Los manifestantes no lograron su objetivo de generar víctimas mortales para culpar al Gobierno, según el canciller Fernando Aramayo. Los hechos ocurrieron este lunes en La Paz durante una movilización violenta. El canciller condenó la destrucción y el pillaje.
Ataques y destrucción en La Paz
El canciller Fernando Aramayo declaró a radio Fides que los manifestantes querían que se generara un muerto para endilgárselo a la policía, militares y al Gobierno. Grupos a los que calificó de «hordas» destruyeron la infraestructura de Mi Teleférico, atacaron los juzgados del Palacio de Justicia y destrozaron la mercadería de comerciantes. También agredieron a un policía en la línea azul del teleférico, dejándolo herido, y atacaron a periodistas.

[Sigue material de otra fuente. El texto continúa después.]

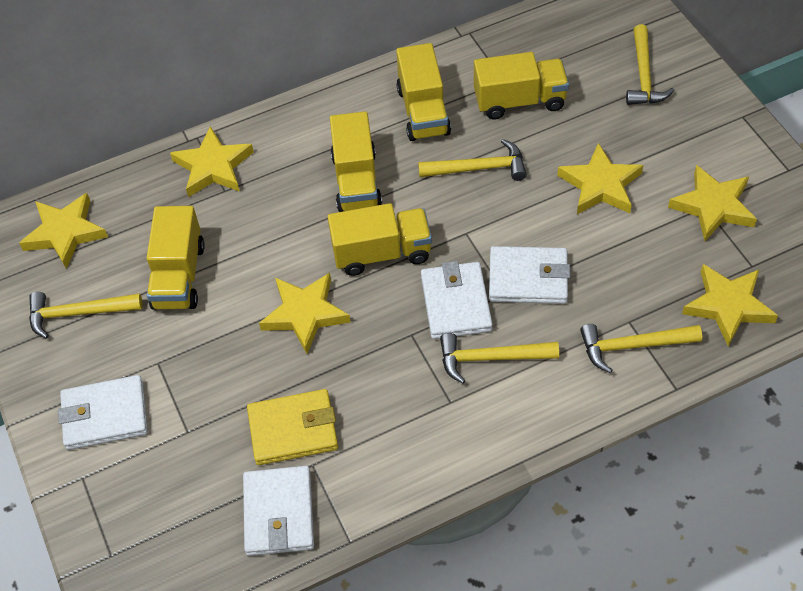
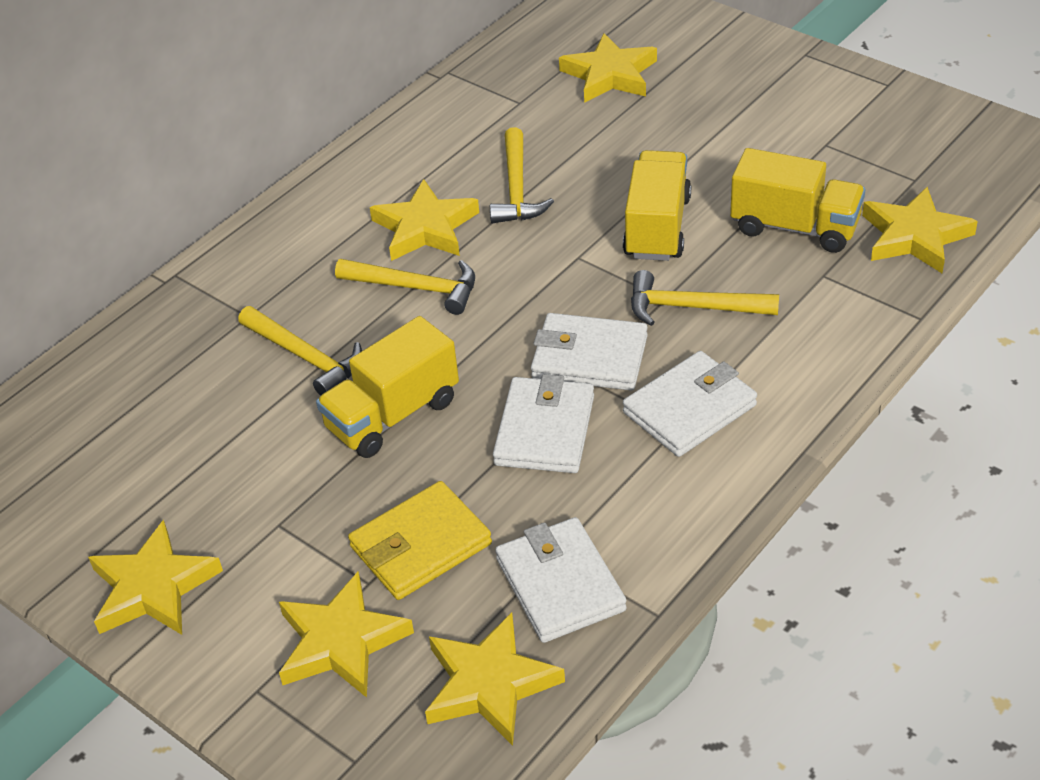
yellow hammer: 5 -> 4
yellow truck: 5 -> 3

Consigna de renuncia y violencia
La movilización estuvo protagonizada por campesinos y evistas con la consigna de la renuncia del presidente Rodrigo Paz. Aramayo señaló que el único grito era «renuncia» y acabar con la democracia. Afirmó que la violencia y la interrupción del orden constitucional son innegociables y que «el delito se castiga».
Antecedentes de la movilización
Los manifestantes llegaron a la ciudad de La Paz con el objetivo de forzar la salida del presidente Rodrigo Paz. La protesta derivó en actos vandálicos contra bienes públicos y privados, incluyendo el sistema de teleférico y juzgados.
Implicaciones del conflicto
El Gobierno mantiene su voluntad de diálogo, pero no negociará con quienes buscan violencia o derrocar la democracia. Aramayo advirtió que los responsables de los delitos responderán ante la ley, lo que anticipa una postura firme contra los actores de la protesta violenta.